Su mente se sentía entumecida por la intensa concentración que había mantenido durante horas, y sin embargo, una sonrisa satisfecha tiraba de sus labios.
Recordó la última vez que intentó algo similar —cuando comenzó a condensar su fuerza del alma en hilos delgados.
En ese entonces, le había tomado una semana completa terminar el proceso, luchando constantemente para dar forma a la energía amorfa en algo estructurado.
Pero ahora, con su Alma Amarilla apoyándolo, las cosas eran diferentes.

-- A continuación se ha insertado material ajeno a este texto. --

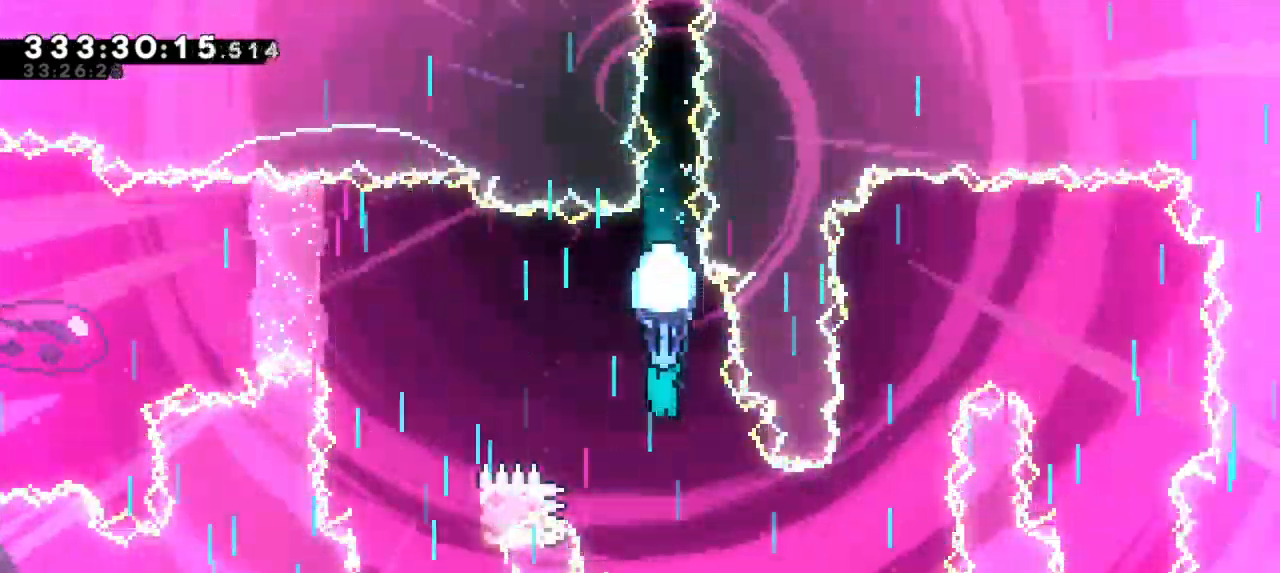
{"keys": ["grab", "right"], "events": [[100, "right", "down"], [333, "down", "up"]]}
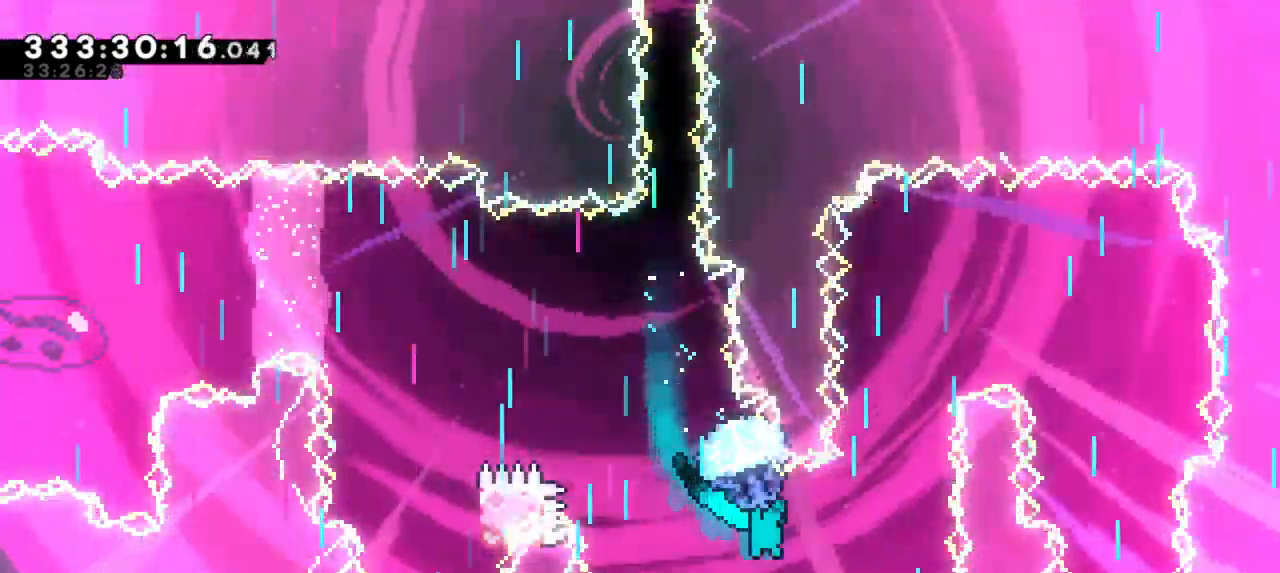
{"keys": ["grab", "up"], "events": [[117, "right", "up"], [300, "up", "down"]]}
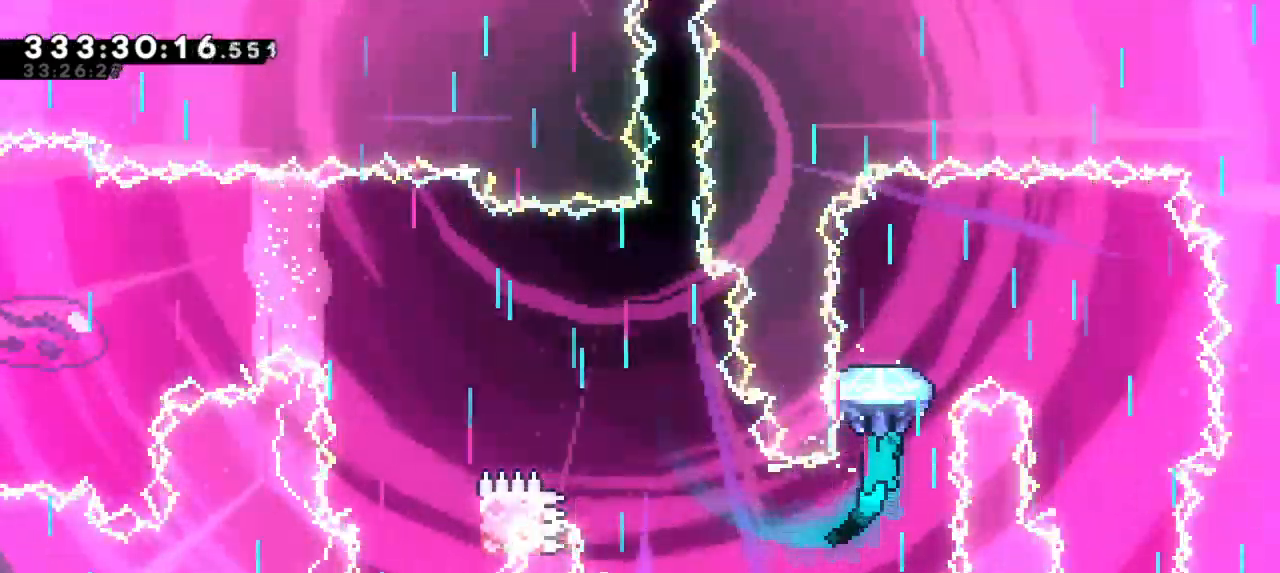
{"keys": ["grab", "right"], "events": [[200, "right", "down"], [217, "up", "up"]]}
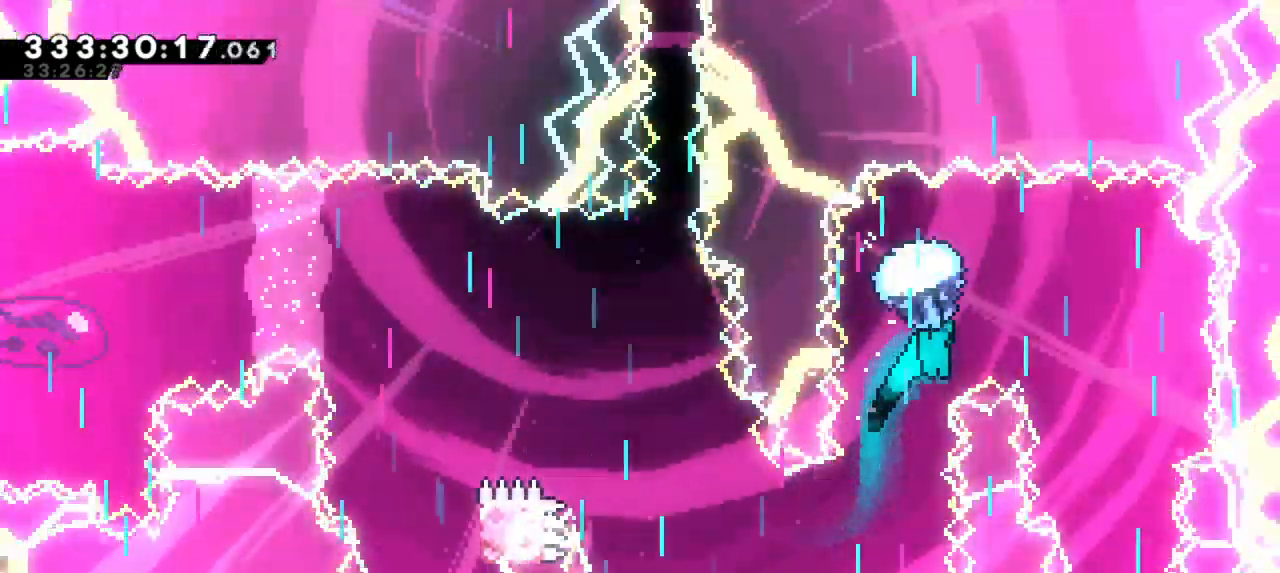
{"keys": ["down", "grab"], "events": [[50, "down", "down"], [200, "right", "up"]]}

Solo le tomó unas pocas horas esta vez.
Eso por sí solo era prueba de cuánto más fuerte y refinada se había vuelto su alma.
Si hubiera sido otra persona, alguien con un alma más débil —como un Alma Roja o Naranja— probablemente habrían necesitado al menos uno o dos días para terminar lo que él acababa de hacer.
La espada dorada recién formada se elevó suavemente de su mano y flotó hacia arriba, descansando tranquilamente en el aire sobre el Palacio del Alma como un guardián vigilando a su maestro.
Los ojos de Max se desplazaron lentamente, atraídos hacia el extremo lejano de su Palacio del Alma donde algo más flotaba silenciosamente —una esfera incolora que brillaba débilmente.
Dentro había dos objetos extraños: una semilla roja y un cubo negro.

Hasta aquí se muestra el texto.